*Data for this exercise*.
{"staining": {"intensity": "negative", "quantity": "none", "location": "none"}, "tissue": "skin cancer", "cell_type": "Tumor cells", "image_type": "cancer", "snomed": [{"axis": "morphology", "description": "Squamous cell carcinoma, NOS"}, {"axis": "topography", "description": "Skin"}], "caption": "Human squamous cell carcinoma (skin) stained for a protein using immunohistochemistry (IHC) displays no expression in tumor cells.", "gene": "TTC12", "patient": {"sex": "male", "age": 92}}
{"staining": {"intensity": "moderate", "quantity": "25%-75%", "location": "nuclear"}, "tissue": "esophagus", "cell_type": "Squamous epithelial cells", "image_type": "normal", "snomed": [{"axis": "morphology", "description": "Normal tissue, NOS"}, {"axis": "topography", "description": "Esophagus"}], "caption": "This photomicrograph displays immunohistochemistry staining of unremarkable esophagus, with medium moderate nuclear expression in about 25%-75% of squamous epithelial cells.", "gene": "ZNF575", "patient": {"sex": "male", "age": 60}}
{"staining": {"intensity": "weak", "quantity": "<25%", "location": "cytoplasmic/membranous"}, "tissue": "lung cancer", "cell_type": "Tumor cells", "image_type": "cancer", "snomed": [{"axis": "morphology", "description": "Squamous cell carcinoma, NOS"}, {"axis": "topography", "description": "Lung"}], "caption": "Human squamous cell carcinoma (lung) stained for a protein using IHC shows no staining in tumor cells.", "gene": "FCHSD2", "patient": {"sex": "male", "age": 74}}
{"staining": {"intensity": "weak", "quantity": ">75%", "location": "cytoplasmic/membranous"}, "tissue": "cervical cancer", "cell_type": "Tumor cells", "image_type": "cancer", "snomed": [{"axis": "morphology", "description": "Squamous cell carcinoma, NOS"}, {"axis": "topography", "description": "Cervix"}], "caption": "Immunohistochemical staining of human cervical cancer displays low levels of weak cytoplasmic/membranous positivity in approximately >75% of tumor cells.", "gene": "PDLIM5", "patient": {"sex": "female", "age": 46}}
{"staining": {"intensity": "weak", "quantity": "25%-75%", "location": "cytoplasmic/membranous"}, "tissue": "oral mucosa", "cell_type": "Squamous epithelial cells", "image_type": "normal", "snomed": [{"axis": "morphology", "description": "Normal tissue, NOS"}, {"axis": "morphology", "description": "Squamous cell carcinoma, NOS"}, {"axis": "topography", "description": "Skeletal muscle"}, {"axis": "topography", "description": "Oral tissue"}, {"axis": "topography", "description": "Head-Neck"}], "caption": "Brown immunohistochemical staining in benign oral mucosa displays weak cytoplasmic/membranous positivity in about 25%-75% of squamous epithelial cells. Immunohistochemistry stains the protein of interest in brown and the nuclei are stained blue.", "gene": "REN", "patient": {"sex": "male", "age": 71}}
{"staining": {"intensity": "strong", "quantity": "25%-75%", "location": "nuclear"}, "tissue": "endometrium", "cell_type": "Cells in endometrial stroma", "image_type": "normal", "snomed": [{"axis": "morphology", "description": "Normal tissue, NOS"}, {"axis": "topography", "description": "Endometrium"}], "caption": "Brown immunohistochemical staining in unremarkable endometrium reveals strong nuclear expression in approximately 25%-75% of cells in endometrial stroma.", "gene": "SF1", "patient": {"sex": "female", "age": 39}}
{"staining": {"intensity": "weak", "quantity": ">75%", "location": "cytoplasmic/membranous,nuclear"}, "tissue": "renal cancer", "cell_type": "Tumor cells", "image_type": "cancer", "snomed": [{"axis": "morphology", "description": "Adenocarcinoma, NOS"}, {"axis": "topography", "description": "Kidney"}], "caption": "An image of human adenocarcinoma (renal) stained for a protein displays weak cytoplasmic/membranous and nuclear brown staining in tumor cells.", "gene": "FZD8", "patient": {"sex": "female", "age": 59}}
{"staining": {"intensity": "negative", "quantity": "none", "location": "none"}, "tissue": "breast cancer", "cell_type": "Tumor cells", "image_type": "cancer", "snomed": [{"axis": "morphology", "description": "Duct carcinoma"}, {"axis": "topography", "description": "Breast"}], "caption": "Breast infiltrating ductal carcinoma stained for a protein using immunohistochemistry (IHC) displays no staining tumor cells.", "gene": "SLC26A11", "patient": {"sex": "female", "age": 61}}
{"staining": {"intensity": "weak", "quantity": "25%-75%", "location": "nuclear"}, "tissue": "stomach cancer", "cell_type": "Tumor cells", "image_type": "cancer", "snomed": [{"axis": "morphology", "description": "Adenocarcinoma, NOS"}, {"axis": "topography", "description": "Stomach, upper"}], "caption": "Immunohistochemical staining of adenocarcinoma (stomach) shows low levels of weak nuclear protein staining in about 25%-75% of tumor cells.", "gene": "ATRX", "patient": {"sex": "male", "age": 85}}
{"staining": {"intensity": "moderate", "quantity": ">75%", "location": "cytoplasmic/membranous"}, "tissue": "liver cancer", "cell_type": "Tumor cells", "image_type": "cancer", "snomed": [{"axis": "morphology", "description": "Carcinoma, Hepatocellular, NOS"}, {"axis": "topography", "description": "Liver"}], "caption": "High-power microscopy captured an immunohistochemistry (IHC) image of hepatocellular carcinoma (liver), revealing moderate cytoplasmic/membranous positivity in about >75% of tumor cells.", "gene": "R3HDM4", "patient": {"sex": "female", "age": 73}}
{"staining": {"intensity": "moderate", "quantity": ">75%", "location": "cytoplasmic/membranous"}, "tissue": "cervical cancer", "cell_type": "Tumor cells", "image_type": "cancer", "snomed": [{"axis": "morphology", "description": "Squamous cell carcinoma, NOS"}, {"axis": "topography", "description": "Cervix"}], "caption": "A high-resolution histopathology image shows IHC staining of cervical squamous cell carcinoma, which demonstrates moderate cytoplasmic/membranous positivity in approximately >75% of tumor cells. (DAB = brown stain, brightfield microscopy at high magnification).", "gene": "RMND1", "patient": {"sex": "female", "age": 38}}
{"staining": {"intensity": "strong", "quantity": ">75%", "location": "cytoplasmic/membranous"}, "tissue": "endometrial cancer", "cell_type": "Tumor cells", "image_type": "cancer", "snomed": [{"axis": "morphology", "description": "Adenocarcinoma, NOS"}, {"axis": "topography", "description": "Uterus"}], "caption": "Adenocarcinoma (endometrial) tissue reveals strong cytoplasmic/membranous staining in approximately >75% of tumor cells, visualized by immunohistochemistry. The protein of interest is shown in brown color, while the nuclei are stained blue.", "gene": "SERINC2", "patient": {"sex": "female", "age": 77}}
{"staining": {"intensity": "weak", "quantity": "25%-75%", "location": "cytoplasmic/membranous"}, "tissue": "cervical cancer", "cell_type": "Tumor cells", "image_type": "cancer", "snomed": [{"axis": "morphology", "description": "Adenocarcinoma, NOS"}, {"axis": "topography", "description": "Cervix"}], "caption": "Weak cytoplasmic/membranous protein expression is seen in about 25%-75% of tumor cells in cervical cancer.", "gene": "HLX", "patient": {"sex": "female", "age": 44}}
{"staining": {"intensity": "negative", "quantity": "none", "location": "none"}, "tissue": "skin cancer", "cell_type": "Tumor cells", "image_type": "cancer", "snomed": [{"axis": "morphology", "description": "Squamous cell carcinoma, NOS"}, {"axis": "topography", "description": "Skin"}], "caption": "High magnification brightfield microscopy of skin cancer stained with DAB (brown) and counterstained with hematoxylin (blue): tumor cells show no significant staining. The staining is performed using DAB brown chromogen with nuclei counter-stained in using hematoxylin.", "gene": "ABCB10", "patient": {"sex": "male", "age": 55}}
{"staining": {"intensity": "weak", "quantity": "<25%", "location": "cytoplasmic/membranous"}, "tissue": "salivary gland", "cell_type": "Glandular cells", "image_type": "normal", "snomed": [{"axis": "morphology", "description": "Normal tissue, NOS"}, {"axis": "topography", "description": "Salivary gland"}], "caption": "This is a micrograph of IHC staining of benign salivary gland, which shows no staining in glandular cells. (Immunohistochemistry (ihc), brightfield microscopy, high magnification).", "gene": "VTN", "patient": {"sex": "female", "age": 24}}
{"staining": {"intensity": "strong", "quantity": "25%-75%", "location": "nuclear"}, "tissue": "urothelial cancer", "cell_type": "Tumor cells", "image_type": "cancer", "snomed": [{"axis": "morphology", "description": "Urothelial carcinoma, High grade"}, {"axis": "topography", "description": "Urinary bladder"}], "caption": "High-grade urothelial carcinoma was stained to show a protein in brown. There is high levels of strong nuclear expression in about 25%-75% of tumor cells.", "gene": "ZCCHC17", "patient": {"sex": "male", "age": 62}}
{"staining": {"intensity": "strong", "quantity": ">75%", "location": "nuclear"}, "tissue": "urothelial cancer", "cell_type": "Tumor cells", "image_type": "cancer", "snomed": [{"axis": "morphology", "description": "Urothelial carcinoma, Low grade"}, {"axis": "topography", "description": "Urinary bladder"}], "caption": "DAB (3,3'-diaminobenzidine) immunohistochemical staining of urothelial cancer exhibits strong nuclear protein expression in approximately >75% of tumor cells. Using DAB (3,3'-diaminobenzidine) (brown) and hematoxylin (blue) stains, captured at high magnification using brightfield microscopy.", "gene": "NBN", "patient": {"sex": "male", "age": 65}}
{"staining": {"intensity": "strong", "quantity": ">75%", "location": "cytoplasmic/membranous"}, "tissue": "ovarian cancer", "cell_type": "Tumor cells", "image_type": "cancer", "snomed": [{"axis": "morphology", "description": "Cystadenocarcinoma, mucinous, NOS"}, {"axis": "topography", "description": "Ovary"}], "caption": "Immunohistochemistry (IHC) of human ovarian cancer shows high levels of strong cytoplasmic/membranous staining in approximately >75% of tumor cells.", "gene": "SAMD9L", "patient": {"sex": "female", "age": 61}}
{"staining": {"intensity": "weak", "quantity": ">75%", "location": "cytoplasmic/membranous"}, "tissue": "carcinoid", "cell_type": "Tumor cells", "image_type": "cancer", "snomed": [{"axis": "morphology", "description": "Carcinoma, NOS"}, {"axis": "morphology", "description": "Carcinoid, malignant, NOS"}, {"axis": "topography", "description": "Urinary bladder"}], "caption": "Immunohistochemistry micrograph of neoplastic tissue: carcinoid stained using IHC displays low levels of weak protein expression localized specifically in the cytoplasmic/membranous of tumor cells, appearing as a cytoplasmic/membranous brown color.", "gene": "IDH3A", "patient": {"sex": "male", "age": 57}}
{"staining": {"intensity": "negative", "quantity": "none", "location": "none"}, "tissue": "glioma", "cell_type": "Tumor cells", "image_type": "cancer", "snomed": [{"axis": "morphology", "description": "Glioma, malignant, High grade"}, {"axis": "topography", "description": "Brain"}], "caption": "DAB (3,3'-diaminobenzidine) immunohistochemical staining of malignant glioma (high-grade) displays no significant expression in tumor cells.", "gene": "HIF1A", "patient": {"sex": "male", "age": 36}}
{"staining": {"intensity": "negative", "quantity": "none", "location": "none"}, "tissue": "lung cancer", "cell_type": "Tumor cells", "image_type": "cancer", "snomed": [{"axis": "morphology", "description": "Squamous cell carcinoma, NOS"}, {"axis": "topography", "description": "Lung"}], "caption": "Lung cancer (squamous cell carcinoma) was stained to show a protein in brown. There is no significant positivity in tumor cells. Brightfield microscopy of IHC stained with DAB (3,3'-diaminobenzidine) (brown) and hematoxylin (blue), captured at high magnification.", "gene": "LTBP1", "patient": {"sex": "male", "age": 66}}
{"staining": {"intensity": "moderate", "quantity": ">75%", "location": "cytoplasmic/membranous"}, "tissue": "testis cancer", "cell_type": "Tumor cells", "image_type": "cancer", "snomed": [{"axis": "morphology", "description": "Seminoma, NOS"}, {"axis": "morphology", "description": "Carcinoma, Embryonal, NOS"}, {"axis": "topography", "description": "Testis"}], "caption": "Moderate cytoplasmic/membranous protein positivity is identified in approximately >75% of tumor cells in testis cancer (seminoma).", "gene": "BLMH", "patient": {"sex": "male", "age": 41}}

*Brief*.
Exactly as they stand, set down the lines from the top of the data through the line with "photomicrograph displays immunohistochemistry".

*Result of the exercise*.
{"staining": {"intensity": "negative", "quantity": "none", "location": "none"}, "tissue": "skin cancer", "cell_type": "Tumor cells", "image_type": "cancer", "snomed": [{"axis": "morphology", "description": "Squamous cell carcinoma, NOS"}, {"axis": "topography", "description": "Skin"}], "caption": "Human squamous cell carcinoma (skin) stained for a protein using immunohistochemistry (IHC) displays no expression in tumor cells.", "gene": "TTC12", "patient": {"sex": "male", "age": 92}}
{"staining": {"intensity": "moderate", "quantity": "25%-75%", "location": "nuclear"}, "tissue": "esophagus", "cell_type": "Squamous epithelial cells", "image_type": "normal", "snomed": [{"axis": "morphology", "description": "Normal tissue, NOS"}, {"axis": "topography", "description": "Esophagus"}], "caption": "This photomicrograph displays immunohistochemistry staining of unremarkable esophagus, with medium moderate nuclear expression in about 25%-75% of squamous epithelial cells.", "gene": "ZNF575", "patient": {"sex": "male", "age": 60}}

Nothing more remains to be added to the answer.